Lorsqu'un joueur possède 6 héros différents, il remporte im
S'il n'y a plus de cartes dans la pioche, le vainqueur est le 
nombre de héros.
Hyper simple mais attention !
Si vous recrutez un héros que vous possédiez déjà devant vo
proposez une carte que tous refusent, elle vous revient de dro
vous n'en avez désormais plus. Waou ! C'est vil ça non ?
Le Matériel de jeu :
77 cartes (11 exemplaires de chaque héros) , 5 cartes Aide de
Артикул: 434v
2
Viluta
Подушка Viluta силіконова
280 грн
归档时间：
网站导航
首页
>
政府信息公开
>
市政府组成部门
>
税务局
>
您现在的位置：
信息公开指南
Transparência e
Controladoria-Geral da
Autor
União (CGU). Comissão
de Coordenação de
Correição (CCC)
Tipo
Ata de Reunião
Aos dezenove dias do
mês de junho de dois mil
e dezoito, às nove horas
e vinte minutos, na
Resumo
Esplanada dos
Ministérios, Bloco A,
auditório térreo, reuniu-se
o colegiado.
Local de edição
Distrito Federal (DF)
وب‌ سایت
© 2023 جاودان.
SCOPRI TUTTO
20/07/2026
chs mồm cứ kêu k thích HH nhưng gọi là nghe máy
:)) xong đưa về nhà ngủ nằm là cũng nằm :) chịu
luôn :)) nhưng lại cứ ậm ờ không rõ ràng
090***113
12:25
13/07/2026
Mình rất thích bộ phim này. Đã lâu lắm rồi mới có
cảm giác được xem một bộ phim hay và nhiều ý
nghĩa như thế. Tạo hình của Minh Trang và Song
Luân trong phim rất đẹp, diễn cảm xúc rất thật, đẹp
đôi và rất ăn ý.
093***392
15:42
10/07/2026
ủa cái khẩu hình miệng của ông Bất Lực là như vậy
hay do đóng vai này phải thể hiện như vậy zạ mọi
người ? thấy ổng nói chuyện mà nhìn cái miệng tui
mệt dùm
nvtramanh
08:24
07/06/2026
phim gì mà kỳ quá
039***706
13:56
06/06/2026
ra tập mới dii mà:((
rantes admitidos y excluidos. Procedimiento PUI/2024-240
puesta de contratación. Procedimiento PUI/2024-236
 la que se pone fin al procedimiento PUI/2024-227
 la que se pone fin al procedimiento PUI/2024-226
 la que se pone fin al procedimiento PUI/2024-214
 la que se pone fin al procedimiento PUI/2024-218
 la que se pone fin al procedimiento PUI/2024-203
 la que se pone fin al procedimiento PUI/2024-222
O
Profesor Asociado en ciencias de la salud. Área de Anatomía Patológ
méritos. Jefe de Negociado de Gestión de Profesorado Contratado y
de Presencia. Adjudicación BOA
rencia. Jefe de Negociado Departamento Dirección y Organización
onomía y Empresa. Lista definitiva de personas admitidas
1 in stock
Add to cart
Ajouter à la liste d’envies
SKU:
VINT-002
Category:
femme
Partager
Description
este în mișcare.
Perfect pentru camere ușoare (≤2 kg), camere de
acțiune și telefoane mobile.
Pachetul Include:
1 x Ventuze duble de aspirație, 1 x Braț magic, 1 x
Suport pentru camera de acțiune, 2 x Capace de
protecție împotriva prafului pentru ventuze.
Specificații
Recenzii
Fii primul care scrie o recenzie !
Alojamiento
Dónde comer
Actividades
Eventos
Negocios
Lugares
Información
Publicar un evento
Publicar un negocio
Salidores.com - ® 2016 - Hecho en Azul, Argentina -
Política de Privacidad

* * * * * * * * *

_Problem requirements:_ Starting with the first line of the items and going on through the line with "Correição (CCC)", write those lines out again with "héros" renamed to "personnages", keeping everything else the same.

_Output of the exercise:_
Lorsqu'un joueur possède 6 personnages différents, il remporte im
S'il n'y a plus de cartes dans la pioche, le vainqueur est le 
nombre de personnages.
Hyper simple mais attention !
Si vous recrutez un personnages que vous possédiez déjà devant vo
proposez une carte que tous refusent, elle vous revient de dro
vous n'en avez désormais plus. Waou ! C'est vil ça non ?
Le Matériel de jeu :
77 cartes (11 exemplaires de chaque personnages) , 5 cartes Aide de
Артикул: 434v
2
Viluta
Подушка Viluta силіконова
280 грн
归档时间：
网站导航
首页
>
政府信息公开
>
市政府组成部门
>
税务局
>
您现在的位置：
信息公开指南
Transparência e
Controladoria-Geral da
Autor
União (CGU). Comissão
de Coordenação de
Correição (CCC)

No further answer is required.